BEGIN THE DATA

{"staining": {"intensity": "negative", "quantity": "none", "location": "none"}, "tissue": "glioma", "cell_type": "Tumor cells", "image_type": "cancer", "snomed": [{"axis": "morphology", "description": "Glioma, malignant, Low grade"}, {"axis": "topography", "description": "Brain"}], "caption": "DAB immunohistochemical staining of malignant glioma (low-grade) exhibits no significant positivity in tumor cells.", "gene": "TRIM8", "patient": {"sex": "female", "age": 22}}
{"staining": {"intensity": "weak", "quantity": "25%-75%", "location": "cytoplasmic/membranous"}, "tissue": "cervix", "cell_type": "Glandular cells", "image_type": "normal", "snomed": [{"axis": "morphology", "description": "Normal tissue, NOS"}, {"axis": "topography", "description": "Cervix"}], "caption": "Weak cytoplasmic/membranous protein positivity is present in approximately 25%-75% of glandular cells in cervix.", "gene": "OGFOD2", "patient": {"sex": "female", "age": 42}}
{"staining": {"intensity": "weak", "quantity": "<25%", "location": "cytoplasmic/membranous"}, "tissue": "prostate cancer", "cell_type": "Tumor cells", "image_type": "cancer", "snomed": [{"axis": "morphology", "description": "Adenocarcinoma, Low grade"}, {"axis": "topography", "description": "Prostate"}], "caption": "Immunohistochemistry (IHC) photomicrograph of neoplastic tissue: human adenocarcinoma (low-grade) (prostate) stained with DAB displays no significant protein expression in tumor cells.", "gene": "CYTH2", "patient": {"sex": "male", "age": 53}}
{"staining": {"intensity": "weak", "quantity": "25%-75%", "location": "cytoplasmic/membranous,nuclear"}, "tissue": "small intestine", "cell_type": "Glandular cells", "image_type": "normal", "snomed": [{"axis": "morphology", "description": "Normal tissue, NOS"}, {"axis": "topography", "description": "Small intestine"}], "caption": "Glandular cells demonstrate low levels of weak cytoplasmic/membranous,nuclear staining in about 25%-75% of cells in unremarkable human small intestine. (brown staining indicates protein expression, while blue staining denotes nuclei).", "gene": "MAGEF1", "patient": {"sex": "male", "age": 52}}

END THE DATA

- TASK STATEMENT: Output every line of the listing word for word.

- YOUR SOLUTION:
{"staining": {"intensity": "negative", "quantity": "none", "location": "none"}, "tissue": "glioma", "cell_type": "Tumor cells", "image_type": "cancer", "snomed": [{"axis": "morphology", "description": "Glioma, malignant, Low grade"}, {"axis": "topography", "description": "Brain"}], "caption": "DAB immunohistochemical staining of malignant glioma (low-grade) exhibits no significant positivity in tumor cells.", "gene": "TRIM8", "patient": {"sex": "female", "age": 22}}
{"staining": {"intensity": "weak", "quantity": "25%-75%", "location": "cytoplasmic/membranous"}, "tissue": "cervix", "cell_type": "Glandular cells", "image_type": "normal", "snomed": [{"axis": "morphology", "description": "Normal tissue, NOS"}, {"axis": "topography", "description": "Cervix"}], "caption": "Weak cytoplasmic/membranous protein positivity is present in approximately 25%-75% of glandular cells in cervix.", "gene": "OGFOD2", "patient": {"sex": "female", "age": 42}}
{"staining": {"intensity": "weak", "quantity": "<25%", "location": "cytoplasmic/membranous"}, "tissue": "prostate cancer", "cell_type": "Tumor cells", "image_type": "cancer", "snomed": [{"axis": "morphology", "description": "Adenocarcinoma, Low grade"}, {"axis": "topography", "description": "Prostate"}], "caption": "Immunohistochemistry (IHC) photomicrograph of neoplastic tissue: human adenocarcinoma (low-grade) (prostate) stained with DAB displays no significant protein expression in tumor cells.", "gene": "CYTH2", "patient": {"sex": "male", "age": 53}}
{"staining": {"intensity": "weak", "quantity": "25%-75%", "location": "cytoplasmic/membranous,nuclear"}, "tissue": "small intestine", "cell_type": "Glandular cells", "image_type": "normal", "snomed": [{"axis": "morphology", "description": "Normal tissue, NOS"}, {"axis": "topography", "description": "Small intestine"}], "caption": "Glandular cells demonstrate low levels of weak cytoplasmic/membranous,nuclear staining in about 25%-75% of cells in unremarkable human small intestine. (brown staining indicates protein expression, while blue staining denotes nuclei).", "gene": "MAGEF1", "patient": {"sex": "male", "age": 52}}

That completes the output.